The Ministry of Education reported a 99 percent attendance rate for primary school and an 80 percent rate for both primary and middle schools.[citation needed] In 1985, the government abolished tax-funded higher education, requiring university applicants to compete for scholarships based on academic ability. In the early 1980s the government allowed the establishment of the first private school, increasing the number of undergraduates and people who hold doctoral degrees fivefold from 1995 to 2005.[4]
In 2003 China supported 1,552 institutions of higher learning (colleges and universities) and their 725,000 professors and 11 million students (see List of universities in China). There are over 100 National Key Universities, including Peking University and Tsinghua University. Chinese spending has grown by 20% per year since 1999, now reaching over $100bn, and as many as 1.5 million science and engineering students graduated from Chinese universities in 2006. China published 184,080 papers as of 2008.[5]
China has also become a top destination for international students.[6] As of 2013, China is the most popular country in Asia for international students, and ranks third overall among countries.[6]
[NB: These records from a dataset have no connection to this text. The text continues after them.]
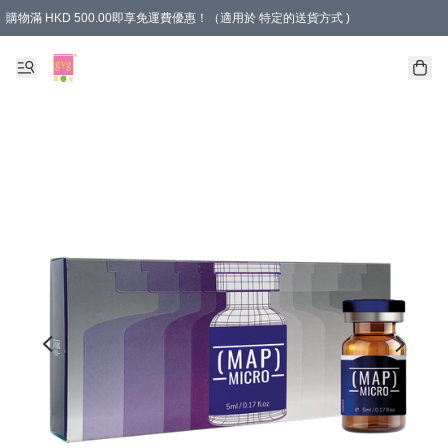
購物滿 HKD 500.00即享免運費優惠！（適用於 特定的送貨方式 )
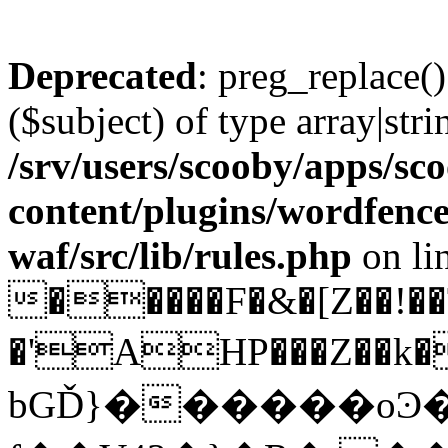
Deprecated
: preg_replace()
($subject) of type array|stri
/srv/users/scooby/apps/sco
content/plugins/wordfenc
waf/src/lib/rules.php
on li
�����F�&�[Z��!��
�'AHP���Z��k�
bGĎ}������oϿ�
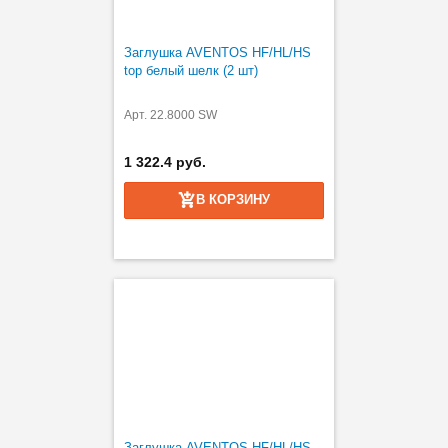
Заглушка AVENTOS HF/HL/HS
top белый шелк (2 шт)
Арт. 22.8000 SW
1 322.4 руб.
В КОРЗИНУ
Заглушка AVENTOS HF/HL/HS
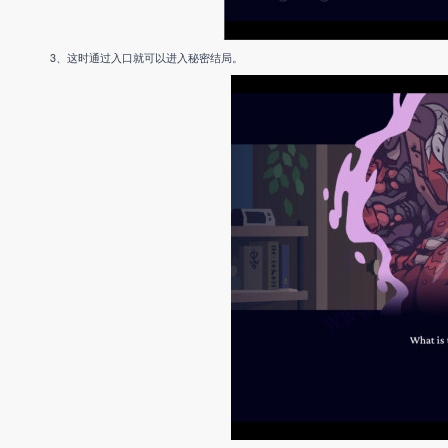
3、这时通过入口就可以进入秘密结局。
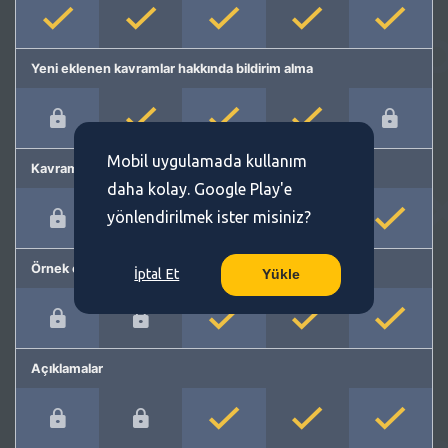
Yeni eklenen kavramlar hakkında bildirim alma
Mobil uygulamada kullanım
Kavram önerme
daha kolay. Google Play'e
yönlendirilmek ister misiniz?
Örnek cümleler
İptal Et
Yükle
Açıklamalar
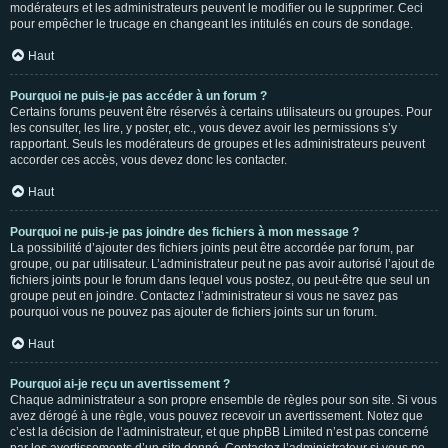
modérateurs et les administrateurs peuvent le modifier ou le supprimer. Ceci
pour empêcher le trucage en changeant les intitulés en cours de sondage.
Haut
Pourquoi ne puis-je pas accéder à un forum ?
Certains forums peuvent être réservés à certains utilisateurs ou groupes. Pour
les consulter, les lire, y poster, etc., vous devez avoir les permissions s’y
rapportant. Seuls les modérateurs de groupes et les administrateurs peuvent
accorder ces accès, vous devez donc les contacter.
Haut
Pourquoi ne puis-je pas joindre des fichiers à mon message ?
La possibilité d’ajouter des fichiers joints peut être accordée par forum, par
groupe, ou par utilisateur. L’administrateur peut ne pas avoir autorisé l’ajout de
fichiers joints pour le forum dans lequel vous postez, ou peut-être que seul un
groupe peut en joindre. Contactez l’administrateur si vous ne savez pas
pourquoi vous ne pouvez pas ajouter de fichiers joints sur un forum.
Haut
Pourquoi ai-je reçu un avertissement ?
Chaque administrateur a son propre ensemble de règles pour son site. Si vous
avez dérogé à une règle, vous pouvez recevoir un avertissement. Notez que
c’est la décision de l’administrateur, et que phpBB Limited n’est pas concerné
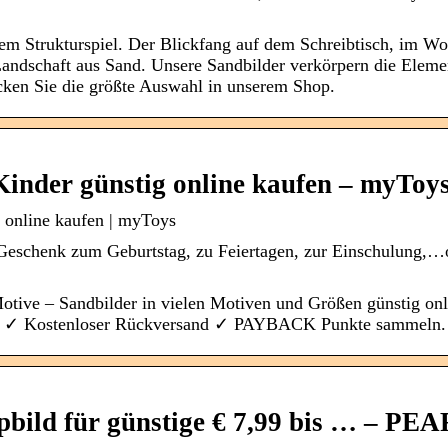
em Strukturspiel. Der Blickfang auf dem Schreibtisch, im W
Landschaft aus Sand. Unsere Sandbilder verkörpern die Ele
ken Sie die größte Auswahl in unserem Shop.
Kinder günstig online kaufen – myToy
g online kaufen | myToys
s Geschenk zum Geburtstag, zu Feiertagen, zur Einschulung,…
Motive – Sandbilder in vielen Motiven und Größen günstig o
ng ✓ Kostenloser Rückversand ✓ PAYBACK Punkte sammeln.
pbild für günstige € 7,99 bis … – PE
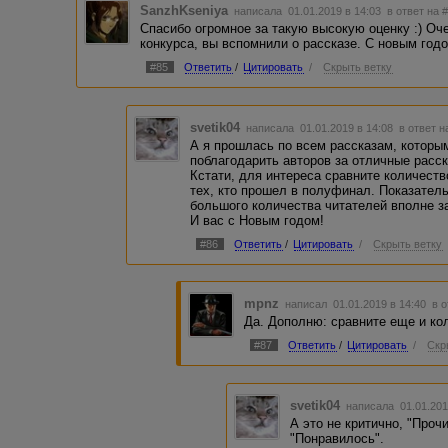
SanzhKseniya
написала 01.01.2019 в 14:03
в ответ на 
Спасибо огромное за такую высокую оценку :) Оч
конкурса, вы вспомнили о рассказе. С новым год
#85
Ответить
/
Цитировать
/
Скрыть ветку
svetik04
написала 01.01.2019 в 14:08
в ответ н
А я прошлась по всем рассказам, которы
поблагодарить авторов за отличные расск
Кстати, для интереса сравните количеств
тех, кто прошел в полуфинал. Показатель
большого количества читателей вполне з
И вас с Новым годом!
#86
Ответить
/
Цитировать
/
Скрыть ветку
mpnz
написал 01.01.2019 в 14:40
в 
Да. Дополню: сравните еще и ко
#87
Ответить
/
Цитировать
/
Скр
svetik04
написала 01.01.201
А это не критично, "Проч
"Понравилось".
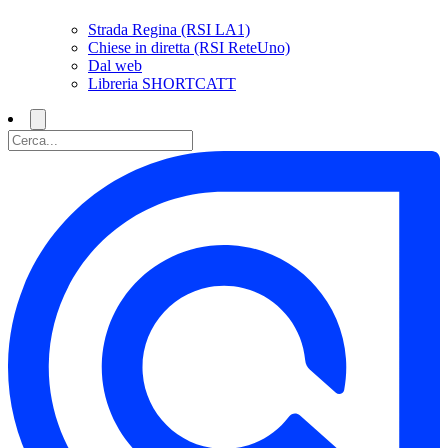
Strada Regina (RSI LA1)
Chiese in diretta (RSI ReteUno)
Dal web
Libreria SHORTCATT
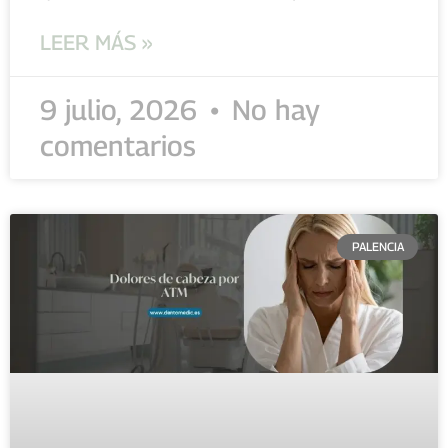
LEER MÁS »
9 julio, 2026
No hay
comentarios
PALENCIA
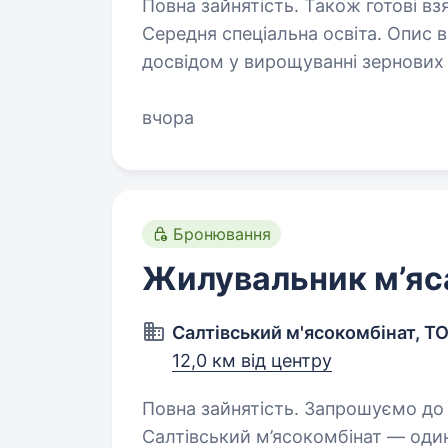
Повна зайнятість. Також готові взя
Середня спеціальна освіта. Опис вакансії Ми- компанія з багаторічним
досвідом у вирощуванні зернових
працює в Харківській області (Бо
команди тракториста -механізато
вчора
Бронювання
Жилувальник м’яса
Салтівський м'ясокомбінат, Т
12,0 км від центру
Повна зайнятість. Запрошуємо до команди жилувальника м’яса!
Салтівський м’ясокомбінат — один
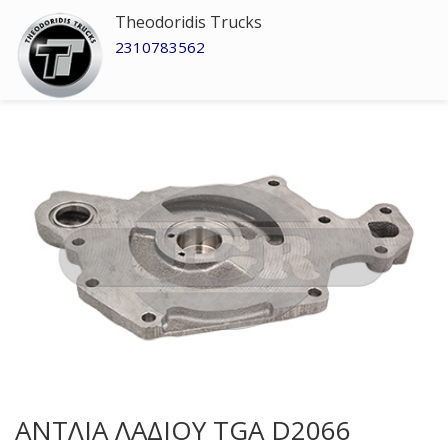
Theodoridis Trucks
2310783562
ΑΝΤΛΙΑ ΛΑΔΙΟΥ TGA D2066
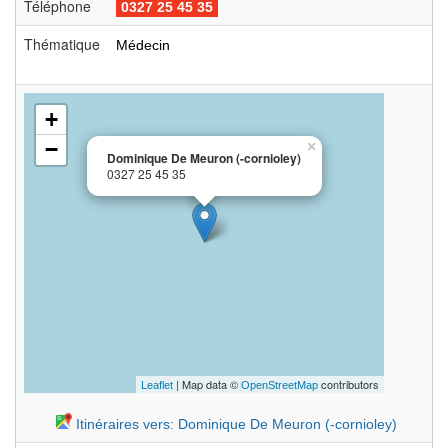
Téléphone
0327 25 45 35
Thématique
Médecin
+
−
×
Dominique De Meuron (-cornioley)
0327 25 45 35
| Map data ©
contributors
Leaflet
OpenStreetMap
Itinéraires vers: Dominique De Meuron (-cornioley)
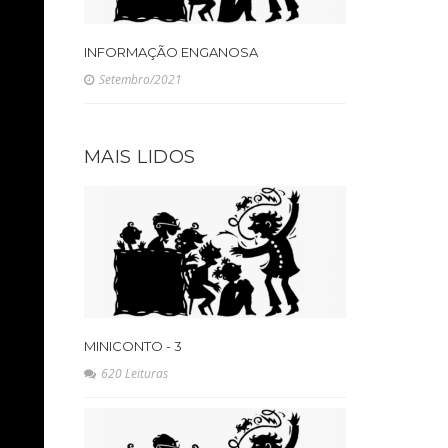
INFORMAÇÃO ENGANOSA
Setembro/2021
MAIS LIDOS
MINICONTO - 3
620 Leituras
Laws regulating the system of education include the Regulation on Academic Degrees, the Compulsory Education
Since the end of the Cultural Revolution (1966–76), the education system in China has been geared toward economic modernization.[citation needed] In 1985, the national government ceded responsibility for basic education to local governments through the Central Committee of the Chinese Communist Party's "Decision on the Reform of the Educational Structure." In unveiling the education reform plan in May 1985, the authorities called for nine years of compulsory education and the establishment of the State Education Commission (created the following month). Official commitment to improved education was nowhere more evident than in the substantial increase in funds for education in the Seventh Five-Year Plan (1986–90), which amounted to 72 percent more than funds allotted to education in the previous plan period (1981–85). In 1986 some 16.8 percent of the state budget was earmarked for education, compared with 10.4 percent in 1984. Since 1949, education has been a focus of controversy in China. As a result of continual intraparty realignments, official policy alternated between ideological imperatives and practical efforts to further national development. But ideology and pragmatism often have been incompatible. The Great Leap Forward (1958–60) and the Socialist Education Movement (1962–65) sought to end deeply rooted academic elitism, to narrow social and cultural gaps between workers and peasants and between urban and rural populations, and to eliminate the tendency of scholars and intellectuals to disdain manual labor. During the Cultural Revolution, universal fostering of social equality was an overriding priority.